Setelah konsumsi boron diamati bahwa rasa sakit dan peradangan pada sendi berkurang. Demikian juga, itu sangat membantu untuk membantu menyembuhkan patah tulang dalam waktu yang lebih singkat. Tampaknya efek boron terjadi dengan cara yang sama pada anak-anak seperti pada orang dewasa.

Beberapa penelitian menunjukkan bahwa boron mendukung penyerapan dan pemanfaatan kalsium dan magnesium. Dengan meningkatkan asupan boron setiap hari, kehilangan kalsium dan magnesium pada wanita berkurang secara signifikan, karena alasan ini boron dianggap bermanfaat dalam pengobatan osteoporosis, artritis, patah tulang karena kekurangan kalsium. Beberapa penelitian juga mengungkapkan bahwa itu dapat mengurangi rasa sakit dan peradangan yang terkait dengan kondisi ini.

Boron juga tampak efektif dalam mengobati infeksi bakteri, terutama di mata dan borok di mulut.

Studi terbaru menyebutkan bahwa boron dapat membantu meningkatkan fungsi otak dan kewaspadaan mental, tetapi mekanisme yang menyebabkan efek ini terjadi belum dipahami dengan baik.

Kekurangan boron dapat mengubah kadar hormon steroid, itulah sebabnya boron sering digunakan dalam formula penambah testosteron. Pada individu yang sehat dan kekurangan boron, suplementasi dengan boron juga tampaknya meningkatkan produksi testosteron, tetapi studi lebih lanjut diperlukan untuk membuat klaim yang kuat. Di sisi lain, suplementasi boron pada wanita pascamenopause meningkatkan kadar estrogen dan testosteron, mengurangi ketidaknyamanan vagina, meskipun juga dianggap bahwa diperlukan lebih banyak penelitian manusia sebelum kesimpulan pasti dapat ditawarkan.

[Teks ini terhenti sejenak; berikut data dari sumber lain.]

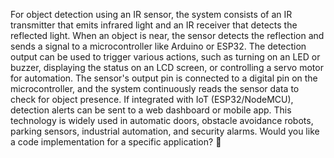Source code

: For object detection using an IR sensor, the system consists of an IR transmitter that emits infrared light and an IR receiver that detects the reflected light. When an object is near, the sensor detects the reflection and sends a signal to a microcontroller like Arduino or ESP32. The detection output can be used to trigger various actions, such as turning on an LED or buzzer, displaying the status on an LCD screen, or controlling a servo motor for automation. The sensor's output pin is connected to a digital pin on the microcontroller, and the system continuously reads the sensor data to check for object presence. If integrated with IoT (ESP32/NodeMCU), detection alerts can be sent to a web dashboard or mobile app. This technology is widely used in automatic doors, obstacle avoidance robots, parking sensors, industrial automation, and security alarms. Would you like a code implementation for a specific application? 🚀
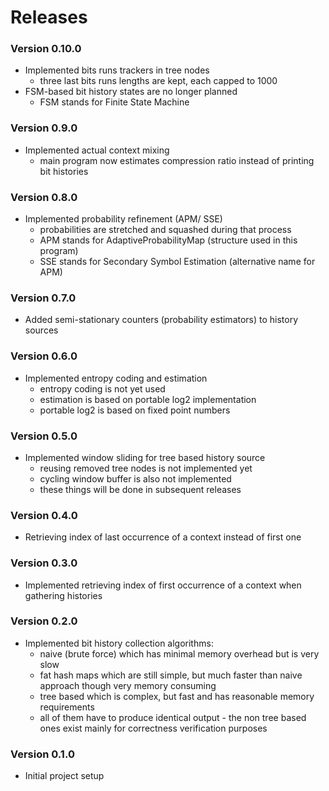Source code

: # Releases

### Version 0.10.0

- Implemented bits runs trackers in tree nodes
  - three last bits runs lengths are kept, each capped to 1000
- FSM-based bit history states are no longer planned
  - FSM stands for Finite State Machine

### Version 0.9.0

- Implemented actual context mixing
  - main program now estimates compression ratio instead of printing bit
    histories

### Version 0.8.0

- Implemented probability refinement (APM/ SSE)
  - probabilities are stretched and squashed during that process
  - APM stands for AdaptiveProbabilityMap (structure used in this program)
  - SSE stands for Secondary Symbol Estimation (alternative name for APM)

### Version 0.7.0

- Added semi-stationary counters (probability estimators) to history sources

### Version 0.6.0

- Implemented entropy coding and estimation
  - entropy coding is not yet used
  - estimation is based on portable log2 implementation
  - portable log2 is based on fixed point numbers

### Version 0.5.0

- Implemented window sliding for tree based history source
  - reusing removed tree nodes is not implemented yet
  - cycling window buffer is also not implemented
  - these things will be done in subsequent releases

### Version 0.4.0

- Retrieving index of last occurrence of a context instead of first one

### Version 0.3.0

- Implemented retrieving index of first occurrence of a context when gathering
  histories

### Version 0.2.0

- Implemented bit history collection algorithms:
  - naive (brute force) which has minimal memory overhead but is very slow
  - fat hash maps which are still simple, but much faster than naive approach
    though very memory consuming
  - tree based which is complex, but fast and has reasonable memory requirements
  - all of them have to produce identical output - the non tree based ones exist
    mainly for correctness verification purposes

### Version 0.1.0

- Initial project setup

Suplementasi boron juga tampak efektif dalam pengobatan anemia terkait defisiensi boron, serta pelengkap dalam pengobatan batu ginjal berkat pengurangan ekskresi oksalat.

Dosis

Tidak ada rekomendasi yang direkomendasikan untuk boron, namun konsumsi rata-rata boron adalah sekitar 1-2 mg / hari pada orang dewasa dan asupan harian jumlah sekitar 1-3 mg dianggap bermanfaat.

Untuk mengurangi risiko osteoporosis, profesional kesehatan merekomendasikan 5 hingga 59 mg / hari. Dianjurkan untuk mengonsumsi boron bersamaan dengan makanan dan bekerja secara sinergis dengan kalsium, vitamin D, dan magnesium untuk meningkatkan kesehatan tulang. Bersinergi dengan kalsium meningkatkan kepadatan tulang, dan juga tampaknya menjadi kunci untuk membantu mempertahankan fungsi mental. Disarankan untuk mengonsumsi boron dalam bentuk suplemen vitamin dan mineral yang seimbang yang mencakup kalsium, magnesium, dan vitamin D.

Perhatian

Boron dianggap aman bila dikonsumsi dalam dosis biasa. Konsumsi boron hingga 20 mg / hari dianggap aman.

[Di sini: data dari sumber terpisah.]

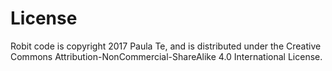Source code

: # License

Robit code is copyright 2017 Paula Te, and is distributed under the Creative Commons Attribution-NonCommercial-ShareAlike 4.0 International License.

Jika boron dalam jumlah sangat tinggi dikonsumsi, gejala yang tidak diinginkan seperti mual, muntah dan diare dapat muncul. Studi pada hewan jantan dengan boron dalam jumlah berlebihan telah mengamati perubahan pada organ reproduksi. Karena alasan ini, tidak dianjurkan untuk melebihi dosis yang disarankan.

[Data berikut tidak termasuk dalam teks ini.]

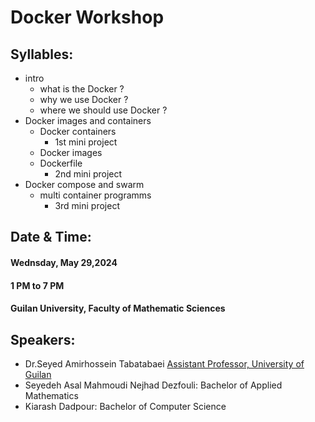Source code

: # Docker Workshop
## Syllables: 
- intro
   - what is the Docker ?
   - why we use Docker ?
   - where we should use Docker ?
- Docker images and containers
   - Docker containers
      - 1st mini project
   - Docker images
   - Dockerfile
      - 2nd mini project
- Docker compose and swarm
  - multi container programms 
     - 3rd mini project
## Date & Time:
#### Wednsday,  May  29,2024
#### 1 PM to 7 PM
#### Guilan University, Faculty of Mathematic Sciences

## Speakers:
- Dr.Seyed Amirhossein Tabatabaei [Assistant Professor, University of Guilan](https://scholar.google.com/citations?hl=en&user=HEBT11YAAAAJ)
- Seyedeh Asal Mahmoudi Nejhad Dezfouli: Bachelor of Applied Mathematics
- Kiarash Dadpour: Bachelor of Computer Science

Boron yang dikonsumsi dalam dosis kurang dari 20 mg / hari dianggap aman pada wanita hamil dan hingga 17 mg pada wanita menyusui. Terlepas dari kenyataan bahwa mineral tersebut dianggap aman, konsumsi suplemen makanan tanpa pengawasan seorang profesional tidak dianjurkan untuk wanita hamil atau menyusui. Juga tidak dianjurkan untuk mengkonsumsi suplemen makanan dengan boron dalam kondisi sensitif terhadap hormon seperti kanker atau jika fungsi ginjal terganggu.